Wednesday, July 17, 2024

Patagonia - one way to force the issue

If I were asked to imagine the work culture at Patagonia, I'd say it was outdoors-y (duh!), crunchy-granola, do-goody, and young. And very conscious of and committed to their workplace culture. 

But even the most crunchy-granola, do-goody companies sometimes have to have lay-offs. And Patagonia recently had to thin the ranks and pinkslip one-third of their customer service reps. During the pandemic, when we were all stuck in doors except for the times when we were all out experiencing the great outdoors on our own or with our pods, Patagonia had hired a lot of CSR's to staff their CX (Customer Experience) department - to the tune that they were "running 200-300% overstaffed for much of the year." I don't know how "200-300% overstaffing" gets resolved by getting rid of one-third of the workers, but layoff math does tend to get a bit squirrelly.

Anyway, a couple of weeks ago Patagonia informed 90 of their CSR's (CXR's) that they had a choice: they could relocate to live closer to one of Patagonia's seven hub cities or accept a severance package. 

All 90 of the pinkslipped are remote. But so are the 160 or so other CSR's/CXR's who didn't get the heave-ho offer. The other guys just happen to live within 60 miles of, and in the same state as, a hub city. (The hubs are Reno, Salt Lake City, Dallas, Austin, Chicago, Pittsburgh or Atlanta. None curiously, in California, where Patagonia HQ is located.)

Amazingly, for a do-goody, crunchy-granola company, Patagonia is as sucky at layoffs as almost every other company in the whole wide world, as demonstrated by the way the pinkslips were delivered.

On layoff Tuesday:
...the affected workers had their customers service calls shut down and were told to join a video conference “town hall” meeting with management.

"For the half an hour between when they turned the phones off and when they had the meeting, it was super anxious," the customer service employee said. "Nobody knew what was going to happen. They never do anything like this, an unscheduled meeting." (Source: Ventura County Star)

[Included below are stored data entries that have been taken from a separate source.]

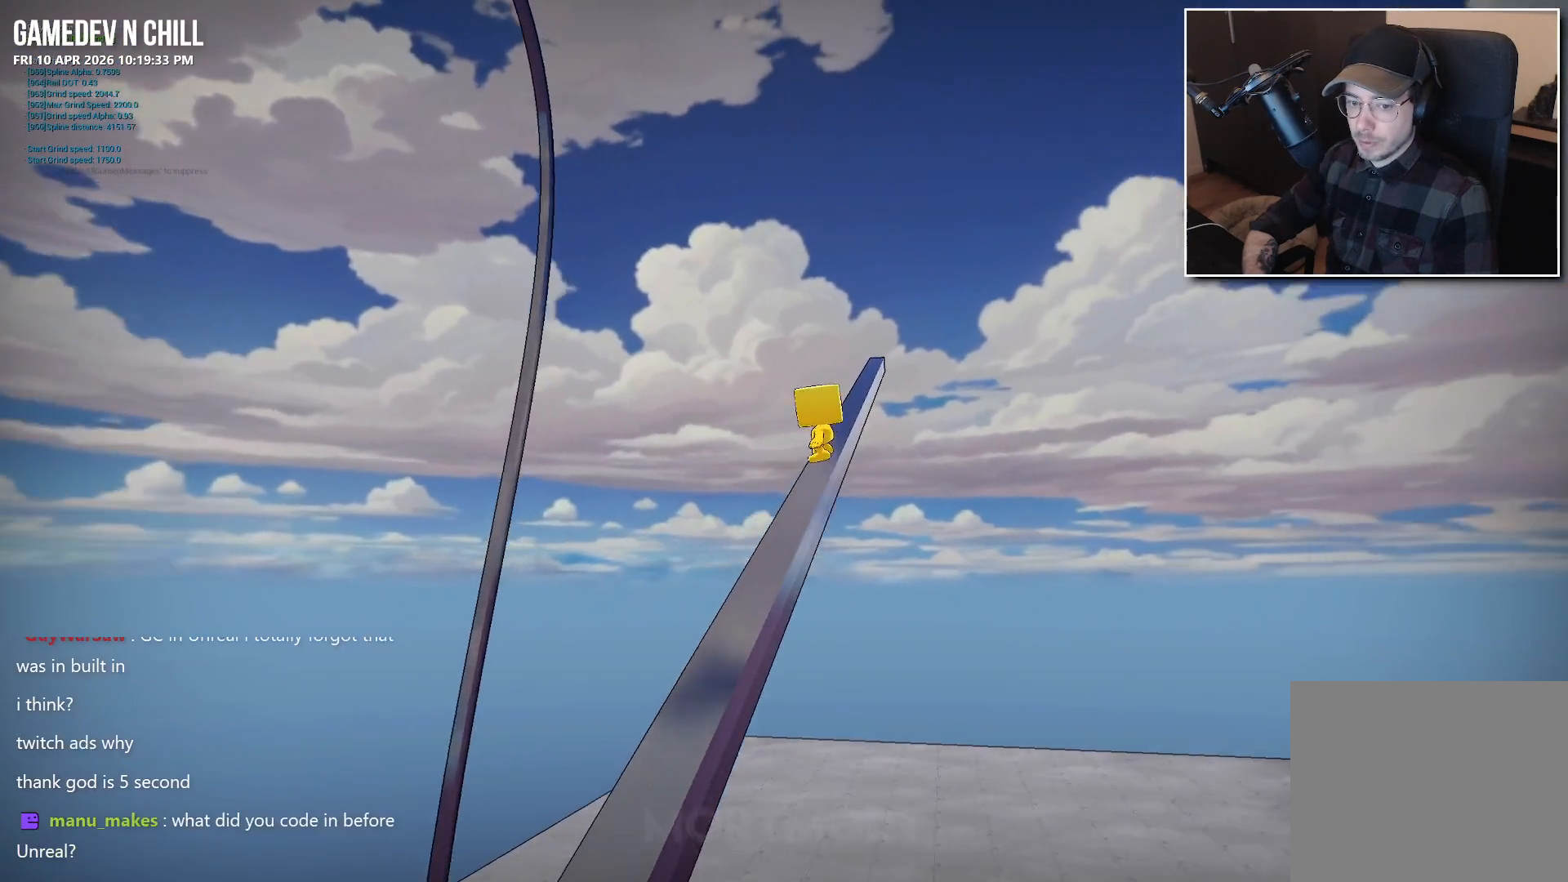
{"buttons": [], "left_stick": "down-left", "right_stick": "left", "events": [[67, "A", "down"], [233, "A", "up"], [300, "left_stick", "down-left"], [400, "right_stick", "down-left"], [450, "right_stick", "left"]]}
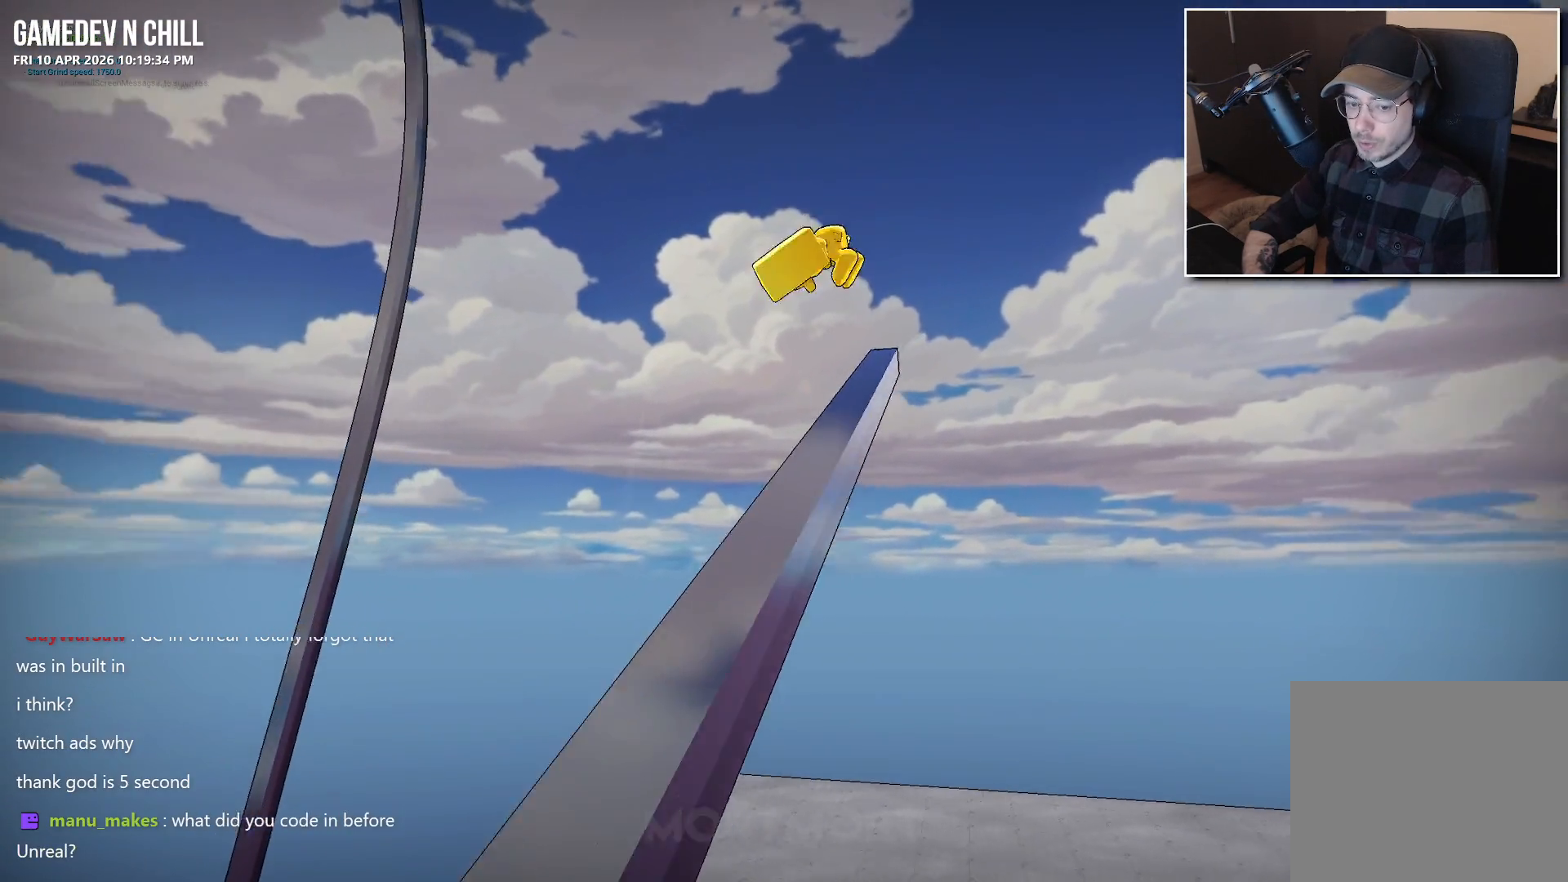
{"buttons": [], "left_stick": "left", "right_stick": "left", "events": [[233, "left_stick", "left"]]}
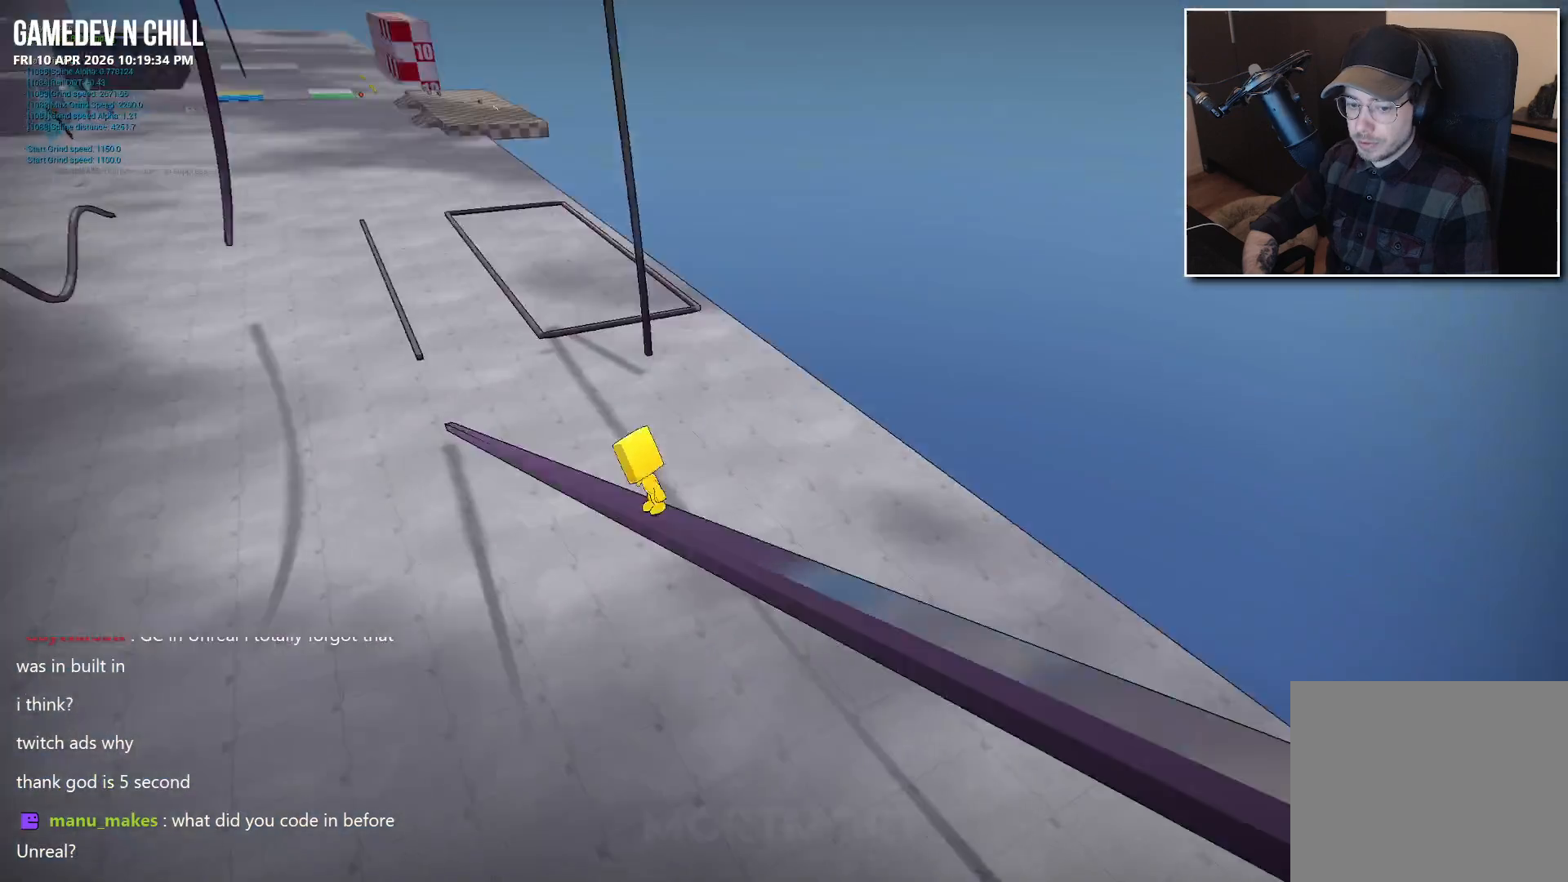
{"buttons": [], "left_stick": "center", "right_stick": "center", "events": [[83, "right_stick", "up-left"], [150, "left_stick", "up-left"], [233, "right_stick", "center"], [267, "left_stick", "up"], [433, "left_stick", "center"]]}
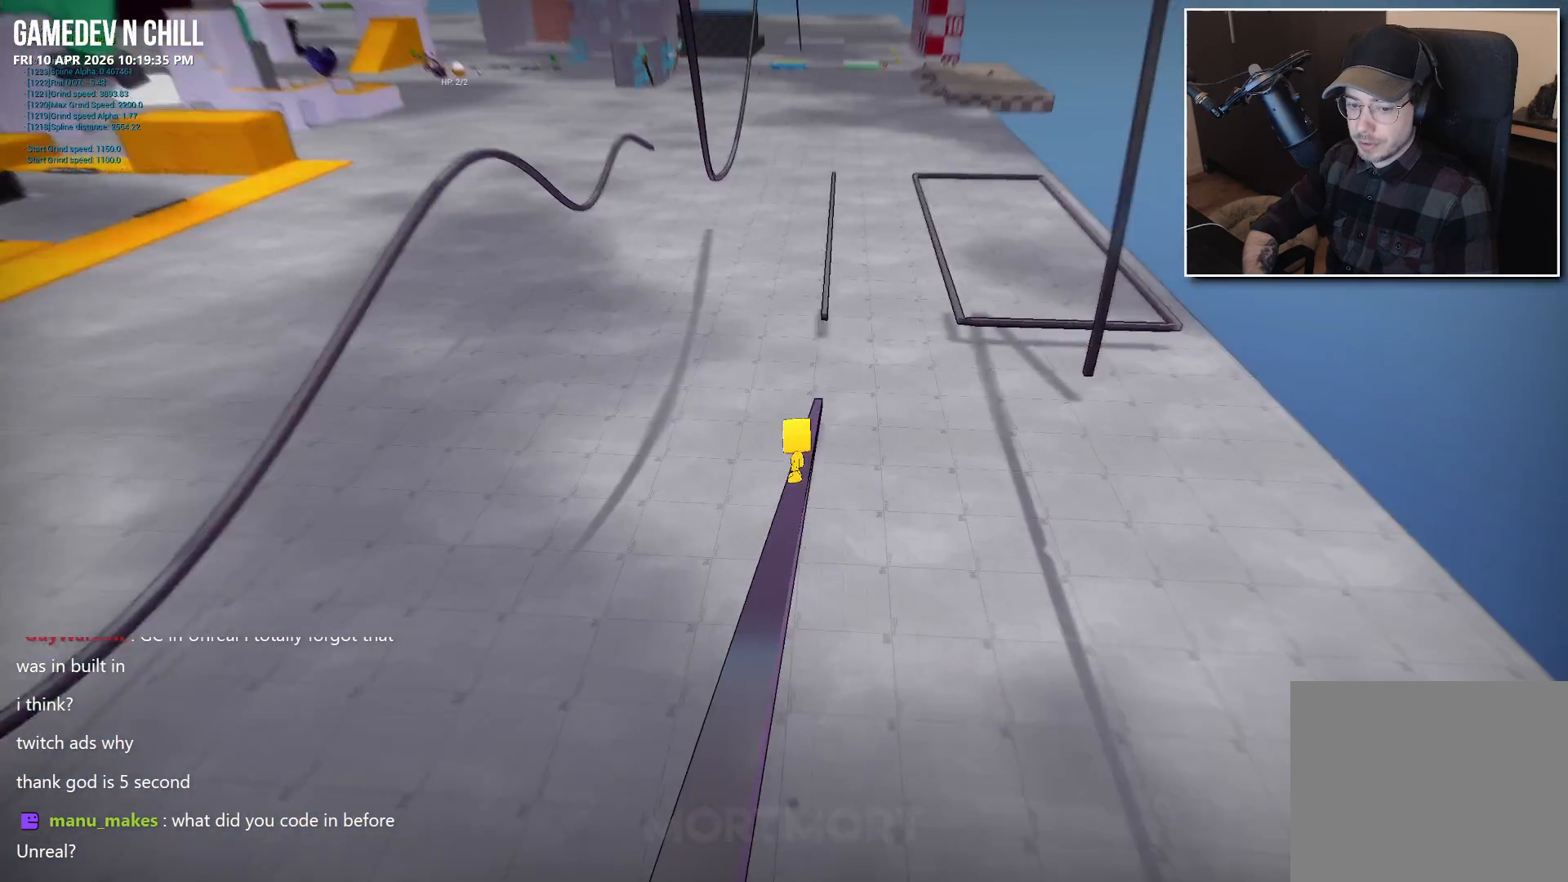
{"buttons": ["A"], "left_stick": "up-right", "right_stick": "center", "events": [[333, "left_stick", "right"], [467, "A", "down"], [483, "left_stick", "up-right"]]}
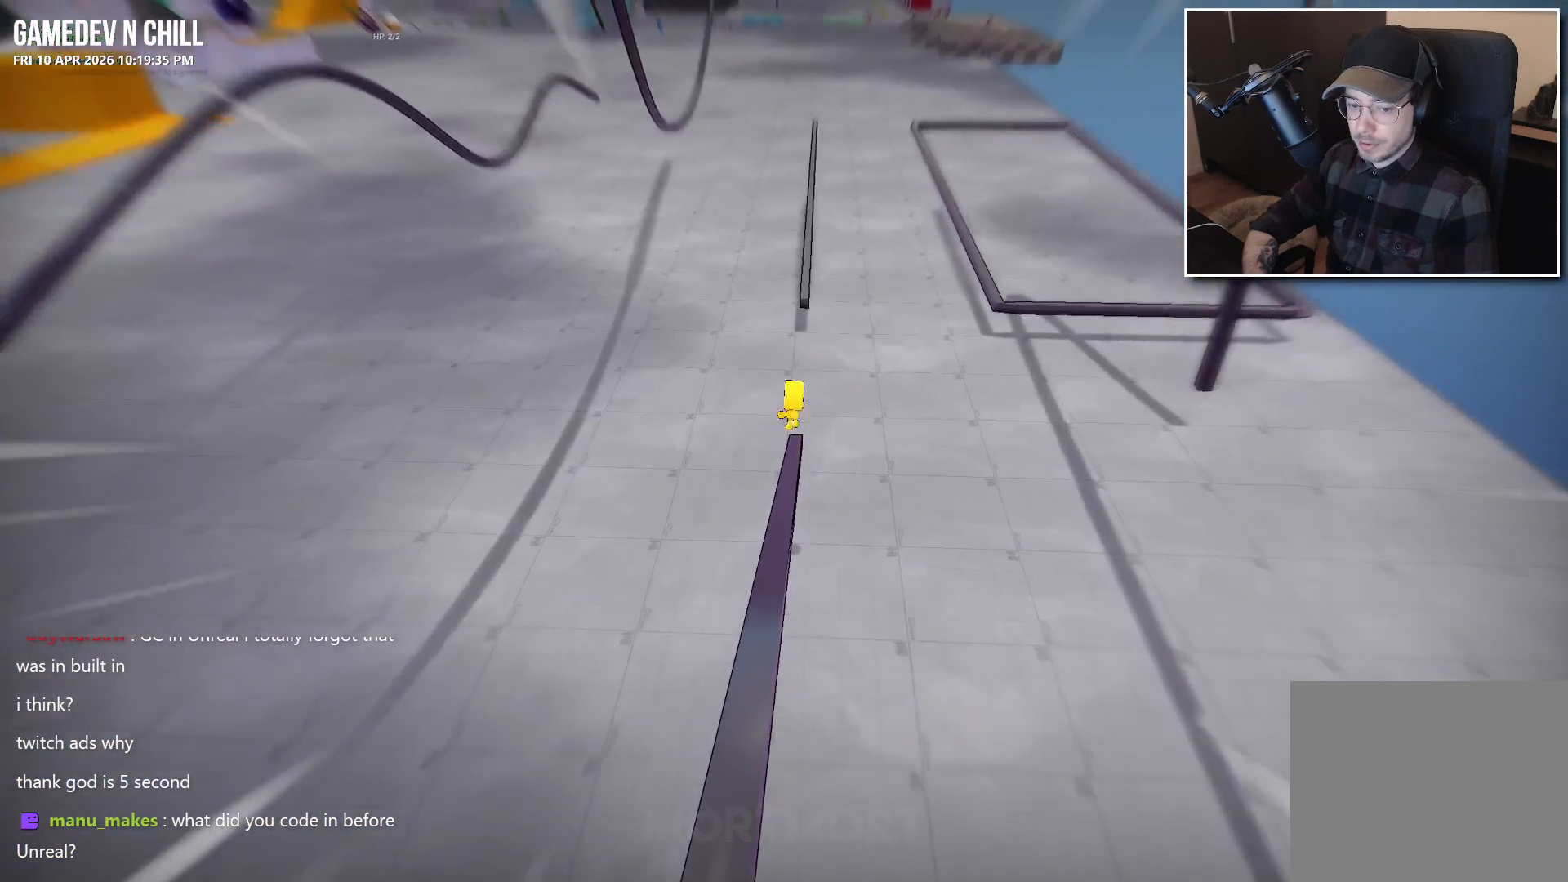
{"buttons": [], "left_stick": "up-right", "right_stick": "center", "events": [[117, "A", "up"], [267, "left_stick", "up-left"], [450, "left_stick", "up-right"]]}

Oh, there are suckier ways - mass emails or texts, anyone? - but turning off systems access is right up there. (I once worked for a company that, a couple of days before a big layoff, edited the company contact list and put a "Z" before the names of everyone scheduled for the RIF. It didn't take long for someone to figure out that all you had to do was scroll to the bottom of the employee roster and see if your name had a "Z" in front of it all of a sudden.)

The reasoning behind locating closer to a hub was the importance of in-person culture. But the reps near the hub cities will still be allowed to work remotely, except for one in-person day per month.

“What we learned, with all of these employees being fully remote, is that our culture and some of the things that we really hold dear in our culture were suffering, because people weren’t together,” [spokesperson Corley Kenna] said.

The hope is that the remote reps will flock into the hub to:

..."participate in community events, film screenings, yoga, group runs, everything we offer at our locations,” Kenna said. “We’re Patagonia, so we love to encourage people to get outside together and engage with the community.” 

But, but, but...how does coming into your local hub once a month save the held-dear culture from suffering? Why couldn't a worker remoter-than 60 miles get into the hub for "in person connection" once a month and stay put in their home. (Employees at the California home office are expected to work in-person three days a week.)

I'm guessing that even though the reps will only be required to come in one day a month, they'll see the handwriting on the rock-climbing wall and realize that they better get their quarter-zip selves into the office a lot more than that for the group fun-fests.

The kicker here was that the impacted employees were given just three days to make the should I stay or should I go decision. Three days!

During the meeting, everyone listened in disbelief, according to the customer service employee who spoke with The Star. Having just three days to decide whether to move to Reno, Pittsburgh or any of the other cities was particularly upsetting, the employee said.

"It’s a huge decision to make if you're going to uproot your life and go to another city, and you're supposed to decide that in two or three days?" the employee said.

No surprise that most of the 90 CSR's/CXR's are taking the severance package. (Three days!!!) 

The package is reasonably good - a minimum of 13 weeks, 2 weeks per year for those who've been with Patagonia more than 6.5 years - and includes a year's work of medical insurance. So there's that.

And don't get me wrong. I'm a believer in workplace culture, and I think a strong, positive culture is best achieved when employees are all under one roof at least a couple of days a week. I like the hybrid model that many companies now have in place, with a couple of days working from home (eliminating commuting stress and giving employees more flex for running errands, etc.) and the rest in person.

It's just that Patagonia's way of forcing the issue strikes me as strange. Between the three-day take-it-or-leave it offer, and the only one day in person, I just don't get it. Not for a do-goody, crunchy granola company like Patagonia.